La sicurezza è Social!

Essere Social è diventato quasi una prassi. Condividere è una parola ormai entrata a far parte della nostra vita quotidiana, almeno quella virtuale. Spesso però, non ci si rende conto che non raccontiamo la nostra vita solo ai nostri amici, ma anche a chi, in malafede, usa le informazioni da noi ingenuamente pubblicate per studiare i nostri spostamenti e organizzare i furti.

Insomma, se è vero che i social media sono meravigliosi mezzi di comunicazione, c’è anche da riflettere sull’opportunità di rendere pubblico che non siamo in casa.
Secondo il Censis, in Italia si verificano 689 furti al giorno, cioè uno ogni due minuti. Offrire comodamente utilissime informazioni ai malviventi di certo non contribuirà a far scendere le statistiche.

Dal piede di porco a Facebook! Si potrebbe pensare che la tecnologia aiuti solo i “cattivi” e invece no! A confermarlo c’è l’articolo di SIMONE COSIMI pubblicato su Repubblica.it.

Ispirato al fenomeno dell’autotutela con i gruppi WhatsApp, prassi consolidata specialmente fra commercianti della stessa zona o nei centri più piccoli, “arriva un vero e proprio social dedicato alla microcriminalità locale.” Il suo nome è Siqra, “un’applicazione, disponibile per iOS e a breve per Android attraverso la quale i cittadini possono ricevere le segnalazioni inserite rispetto a una specifica zona, battezzata “zona di ascolto”, oppure inviarne di proprie in diverse categorie”.

A svilupparla è stato Ares Braghittoni, impiegato tecnico 29enne di Ravenna che ha spiegato: “Le persone devono usare l’applicazione in modo responsabile, in primo luogo è fondamentale rivolgersi sempre alle forze dell’ordine. Successivamente si può ricorrere a Siqra per raccogliere le informazioni, tornare sui fatti, accumulare elementi, acquisire consapevolezza”.

“Dal furto in abitazione ai danni o furto di beni passando per un episodio violento o una rapina per concludere con una situazione sospetta o una truffa. Si da un titolo alla segnalazione, si fornisce una breve descrizione, si indica sulla mappa il luogo dell’accaduto, si inseriscono data e ora e si allegano fino a tre immagini. In pratica, una sorta di denuncia online, priva di alcun valore legale, a beneficio dei cittadini interessati a quella stessa zona che riceveranno, se le hanno autorizzate, le notifiche push.”
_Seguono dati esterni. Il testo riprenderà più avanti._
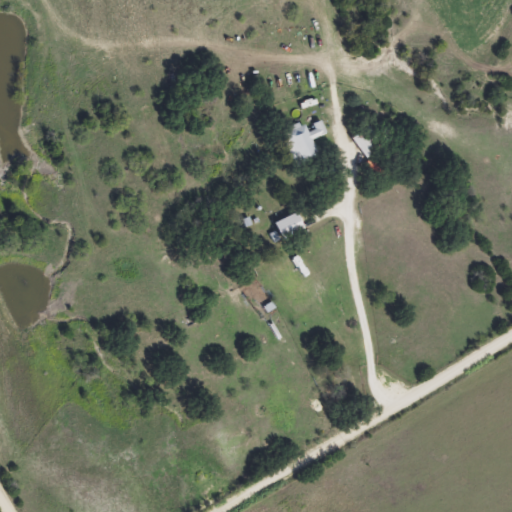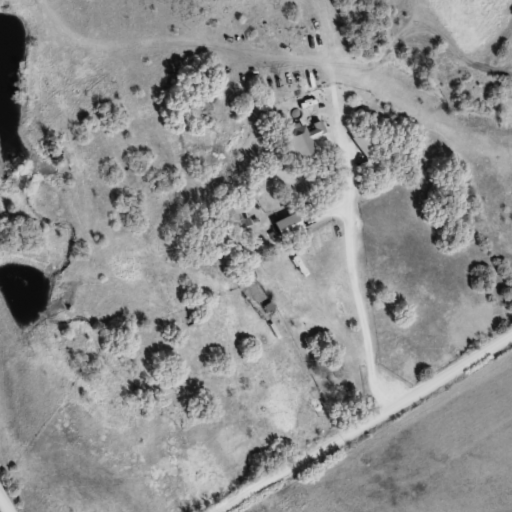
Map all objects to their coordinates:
building: (302, 138)
building: (367, 140)
road: (267, 487)
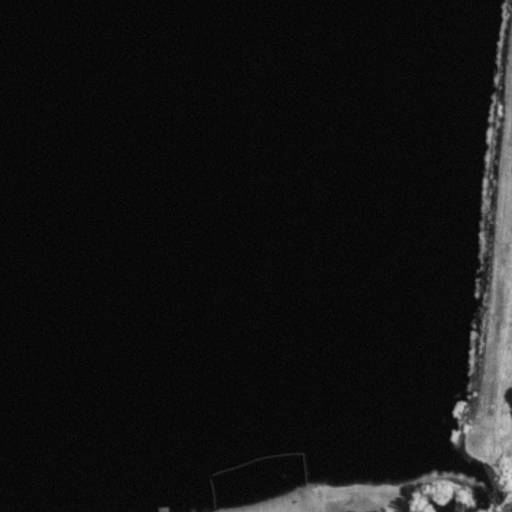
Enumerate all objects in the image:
dam: (496, 306)
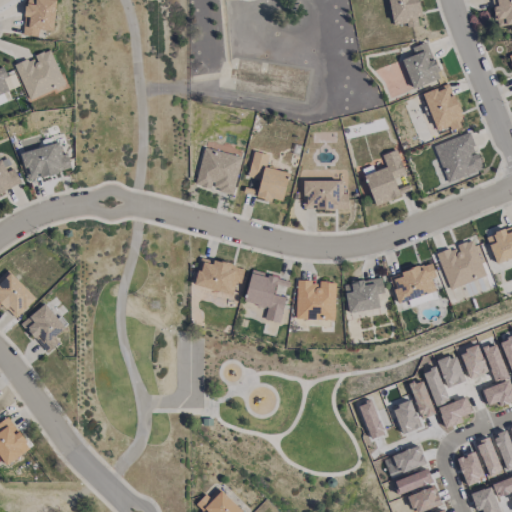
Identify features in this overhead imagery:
building: (403, 11)
building: (502, 11)
building: (37, 16)
building: (510, 57)
building: (420, 66)
building: (39, 74)
road: (482, 77)
road: (284, 106)
building: (442, 107)
building: (457, 156)
building: (44, 161)
building: (217, 170)
building: (266, 178)
building: (387, 179)
building: (323, 194)
road: (255, 234)
building: (500, 244)
road: (131, 250)
building: (460, 264)
building: (217, 275)
building: (412, 282)
building: (13, 294)
building: (265, 294)
building: (362, 294)
building: (314, 299)
building: (43, 326)
road: (180, 386)
park: (306, 409)
road: (65, 431)
building: (10, 441)
road: (447, 444)
building: (216, 503)
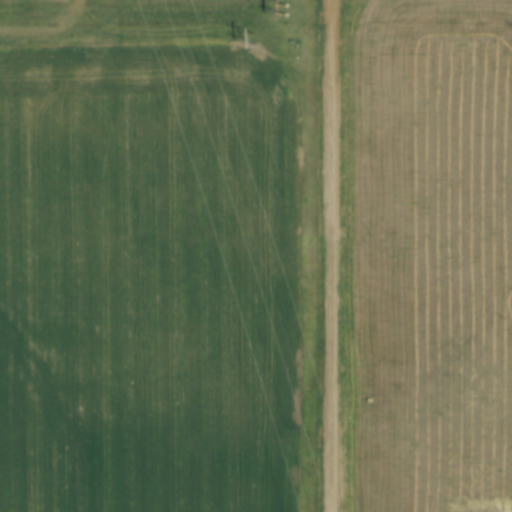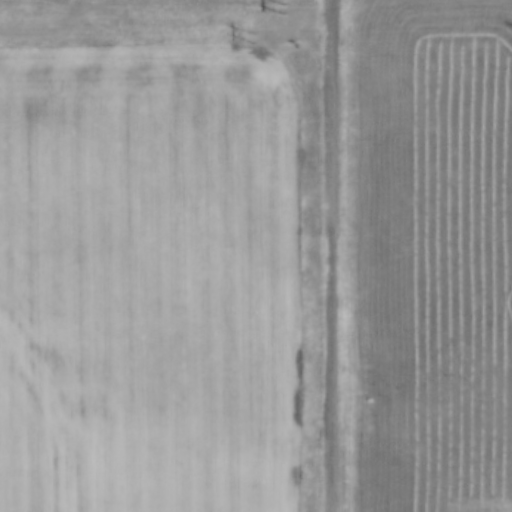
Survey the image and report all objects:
road: (337, 255)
Ciascun utente, coerentemente alla logica del rating, “riceve una sorta di punteggio in base a modo e alla frequenza in cui utilizza l’applicazione: la sua affidabilità è infatti legata al numero di segnalazioni effettuate, ai commenti, agli accessi. D’altra parte, se risulterà essersi reso responsabile di segnalazioni poco credibili o ingiuriose potrà essere sanzionato con un abbassamento del punteggio o l’esclusione dalla piattaforma.”

“Se l’applicazione crescerà e troverà finanziatori dovremo ovviamente pensare a come gestire la mole di segnalazioni ritenute inaffidabili – ha infine aggiunto l’autore – intanto disponiamo anche di sistemi semiautomatizzati che ci aiutano a filtrare i contenuti”.